→ Dataset items:
----
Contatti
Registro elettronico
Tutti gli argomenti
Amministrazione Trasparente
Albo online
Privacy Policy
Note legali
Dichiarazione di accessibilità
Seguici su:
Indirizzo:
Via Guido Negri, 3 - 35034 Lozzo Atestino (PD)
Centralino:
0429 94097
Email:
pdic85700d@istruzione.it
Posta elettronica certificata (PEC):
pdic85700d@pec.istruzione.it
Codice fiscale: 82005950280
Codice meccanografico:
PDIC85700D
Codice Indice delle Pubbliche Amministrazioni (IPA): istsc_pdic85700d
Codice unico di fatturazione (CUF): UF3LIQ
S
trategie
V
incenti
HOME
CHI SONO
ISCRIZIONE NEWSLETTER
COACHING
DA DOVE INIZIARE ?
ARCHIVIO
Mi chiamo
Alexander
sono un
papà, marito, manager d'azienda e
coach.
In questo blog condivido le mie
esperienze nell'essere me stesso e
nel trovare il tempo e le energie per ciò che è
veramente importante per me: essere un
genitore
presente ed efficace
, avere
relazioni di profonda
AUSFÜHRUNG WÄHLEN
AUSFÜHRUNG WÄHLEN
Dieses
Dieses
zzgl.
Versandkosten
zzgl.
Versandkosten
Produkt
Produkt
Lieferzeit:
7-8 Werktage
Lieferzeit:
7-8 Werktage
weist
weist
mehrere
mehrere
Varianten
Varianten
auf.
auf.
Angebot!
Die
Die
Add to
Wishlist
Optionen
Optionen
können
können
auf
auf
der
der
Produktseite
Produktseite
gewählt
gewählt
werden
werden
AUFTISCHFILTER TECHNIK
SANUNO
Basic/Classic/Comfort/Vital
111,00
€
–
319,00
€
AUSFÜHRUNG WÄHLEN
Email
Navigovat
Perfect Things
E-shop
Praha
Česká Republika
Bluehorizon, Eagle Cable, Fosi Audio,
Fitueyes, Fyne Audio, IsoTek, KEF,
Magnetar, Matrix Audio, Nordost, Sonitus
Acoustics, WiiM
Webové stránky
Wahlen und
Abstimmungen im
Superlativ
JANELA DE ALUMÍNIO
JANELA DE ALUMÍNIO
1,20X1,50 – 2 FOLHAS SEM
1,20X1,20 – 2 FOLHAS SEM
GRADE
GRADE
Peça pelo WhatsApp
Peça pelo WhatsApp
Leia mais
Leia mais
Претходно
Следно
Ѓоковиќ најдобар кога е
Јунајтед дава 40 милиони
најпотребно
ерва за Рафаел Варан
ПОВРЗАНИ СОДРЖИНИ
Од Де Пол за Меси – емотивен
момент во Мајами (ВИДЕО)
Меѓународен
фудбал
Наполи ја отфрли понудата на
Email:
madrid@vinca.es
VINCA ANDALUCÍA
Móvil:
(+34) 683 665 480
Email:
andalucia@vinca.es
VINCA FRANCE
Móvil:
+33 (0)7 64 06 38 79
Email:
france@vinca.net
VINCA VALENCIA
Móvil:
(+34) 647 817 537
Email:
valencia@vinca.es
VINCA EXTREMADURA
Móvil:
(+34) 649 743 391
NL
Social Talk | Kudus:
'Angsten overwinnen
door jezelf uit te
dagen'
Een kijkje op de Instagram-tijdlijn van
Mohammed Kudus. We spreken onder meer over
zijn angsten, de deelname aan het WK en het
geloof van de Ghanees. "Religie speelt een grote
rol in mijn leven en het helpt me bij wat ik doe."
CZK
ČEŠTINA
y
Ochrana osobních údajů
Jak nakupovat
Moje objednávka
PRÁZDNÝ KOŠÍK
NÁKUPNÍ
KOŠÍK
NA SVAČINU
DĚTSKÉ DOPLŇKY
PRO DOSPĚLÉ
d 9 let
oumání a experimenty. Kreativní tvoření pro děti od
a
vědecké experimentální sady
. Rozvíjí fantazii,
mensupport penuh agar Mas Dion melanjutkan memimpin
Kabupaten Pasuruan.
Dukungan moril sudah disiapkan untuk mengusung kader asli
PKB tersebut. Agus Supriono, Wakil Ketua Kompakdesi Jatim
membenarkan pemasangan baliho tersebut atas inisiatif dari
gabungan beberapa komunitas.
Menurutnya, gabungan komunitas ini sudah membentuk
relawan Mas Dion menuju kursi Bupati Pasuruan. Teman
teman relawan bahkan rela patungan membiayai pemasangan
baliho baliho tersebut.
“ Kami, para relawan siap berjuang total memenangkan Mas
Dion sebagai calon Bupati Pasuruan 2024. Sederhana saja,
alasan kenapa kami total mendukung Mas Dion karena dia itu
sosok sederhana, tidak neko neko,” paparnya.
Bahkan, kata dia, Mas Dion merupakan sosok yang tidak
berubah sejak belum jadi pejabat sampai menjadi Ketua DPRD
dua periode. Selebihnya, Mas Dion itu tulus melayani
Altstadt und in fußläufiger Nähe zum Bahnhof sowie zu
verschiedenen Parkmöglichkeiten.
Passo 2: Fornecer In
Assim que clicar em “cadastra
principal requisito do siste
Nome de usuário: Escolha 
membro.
----
→ What you need to do:
Repeat every entry exactly, please.

→ Output of the task:
Contatti
Registro elettronico
Tutti gli argomenti
Amministrazione Trasparente
Albo online
Privacy Policy
Note legali
Dichiarazione di accessibilità
Seguici su:
Indirizzo:
Via Guido Negri, 3 - 35034 Lozzo Atestino (PD)
Centralino:
0429 94097
Email:
pdic85700d@istruzione.it
Posta elettronica certificata (PEC):
pdic85700d@pec.istruzione.it
Codice fiscale: 82005950280
Codice meccanografico:
PDIC85700D
Codice Indice delle Pubbliche Amministrazioni (IPA): istsc_pdic85700d
Codice unico di fatturazione (CUF): UF3LIQ
S
trategie
V
incenti
HOME
CHI SONO
ISCRIZIONE NEWSLETTER
COACHING
DA DOVE INIZIARE ?
ARCHIVIO
Mi chiamo
Alexander
sono un
papà, marito, manager d'azienda e
coach.
In questo blog condivido le mie
esperienze nell'essere me stesso e
nel trovare il tempo e le energie per ciò che è
veramente importante per me: essere un
genitore
presente ed efficace
, avere
relazioni di profonda
AUSFÜHRUNG WÄHLEN
AUSFÜHRUNG WÄHLEN
Dieses
Dieses
zzgl.
Versandkosten
zzgl.
Versandkosten
Produkt
Produkt
Lieferzeit:
7-8 Werktage
Lieferzeit:
7-8 Werktage
weist
weist
mehrere
mehrere
Varianten
Varianten
auf.
auf.
Angebot!
Die
Die
Add to
Wishlist
Optionen
Optionen
können
können
auf
auf
der
der
Produktseite
Produktseite
gewählt
gewählt
werden
werden
AUFTISCHFILTER TECHNIK
SANUNO
Basic/Classic/Comfort/Vital
111,00
€
–
319,00
€
AUSFÜHRUNG WÄHLEN
Email
Navigovat
Perfect Things
E-shop
Praha
Česká Republika
Bluehorizon, Eagle Cable, Fosi Audio,
Fitueyes, Fyne Audio, IsoTek, KEF,
Magnetar, Matrix Audio, Nordost, Sonitus
Acoustics, WiiM
Webové stránky
Wahlen und
Abstimmungen im
Superlativ
JANELA DE ALUMÍNIO
JANELA DE ALUMÍNIO
1,20X1,50 – 2 FOLHAS SEM
1,20X1,20 – 2 FOLHAS SEM
GRADE
GRADE
Peça pelo WhatsApp
Peça pelo WhatsApp
Leia mais
Leia mais
Претходно
Следно
Ѓоковиќ најдобар кога е
Јунајтед дава 40 милиони
најпотребно
ерва за Рафаел Варан
ПОВРЗАНИ СОДРЖИНИ
Од Де Пол за Меси – емотивен
момент во Мајами (ВИДЕО)
Меѓународен
фудбал
Наполи ја отфрли понудата на
Email:
madrid@vinca.es
VINCA ANDALUCÍA
Móvil:
(+34) 683 665 480
Email:
andalucia@vinca.es
VINCA FRANCE
Móvil:
+33 (0)7 64 06 38 79
Email:
france@vinca.net
VINCA VALENCIA
Móvil:
(+34) 647 817 537
Email:
valencia@vinca.es
VINCA EXTREMADURA
Móvil:
(+34) 649 743 391
NL
Social Talk | Kudus:
'Angsten overwinnen
door jezelf uit te
dagen'
Een kijkje op de Instagram-tijdlijn van
Mohammed Kudus. We spreken onder meer over
zijn angsten, de deelname aan het WK en het
geloof van de Ghanees. "Religie speelt een grote
rol in mijn leven en het helpt me bij wat ik doe."
CZK
ČEŠTINA
y
Ochrana osobních údajů
Jak nakupovat
Moje objednávka
PRÁZDNÝ KOŠÍK
NÁKUPNÍ
KOŠÍK
NA SVAČINU
DĚTSKÉ DOPLŇKY
PRO DOSPĚLÉ
d 9 let
oumání a experimenty. Kreativní tvoření pro děti od
a
vědecké experimentální sady
. Rozvíjí fantazii,
mensupport penuh agar Mas Dion melanjutkan memimpin
Kabupaten Pasuruan.
Dukungan moril sudah disiapkan untuk mengusung kader asli
PKB tersebut. Agus Supriono, Wakil Ketua Kompakdesi Jatim
membenarkan pemasangan baliho tersebut atas inisiatif dari
gabungan beberapa komunitas.
Menurutnya, gabungan komunitas ini sudah membentuk
relawan Mas Dion menuju kursi Bupati Pasuruan. Teman
teman relawan bahkan rela patungan membiayai pemasangan
baliho baliho tersebut.
“ Kami, para relawan siap berjuang total memenangkan Mas
Dion sebagai calon Bupati Pasuruan 2024. Sederhana saja,
alasan kenapa kami total mendukung Mas Dion karena dia itu
sosok sederhana, tidak neko neko,” paparnya.
Bahkan, kata dia, Mas Dion merupakan sosok yang tidak
berubah sejak belum jadi pejabat sampai menjadi Ketua DPRD
dua periode. Selebihnya, Mas Dion itu tulus melayani
Altstadt und in fußläufiger Nähe zum Bahnhof sowie zu
verschiedenen Parkmöglichkeiten.
Passo 2: Fornecer In
Assim que clicar em “cadastra
principal requisito do siste
Nome de usuário: Escolha 
membro.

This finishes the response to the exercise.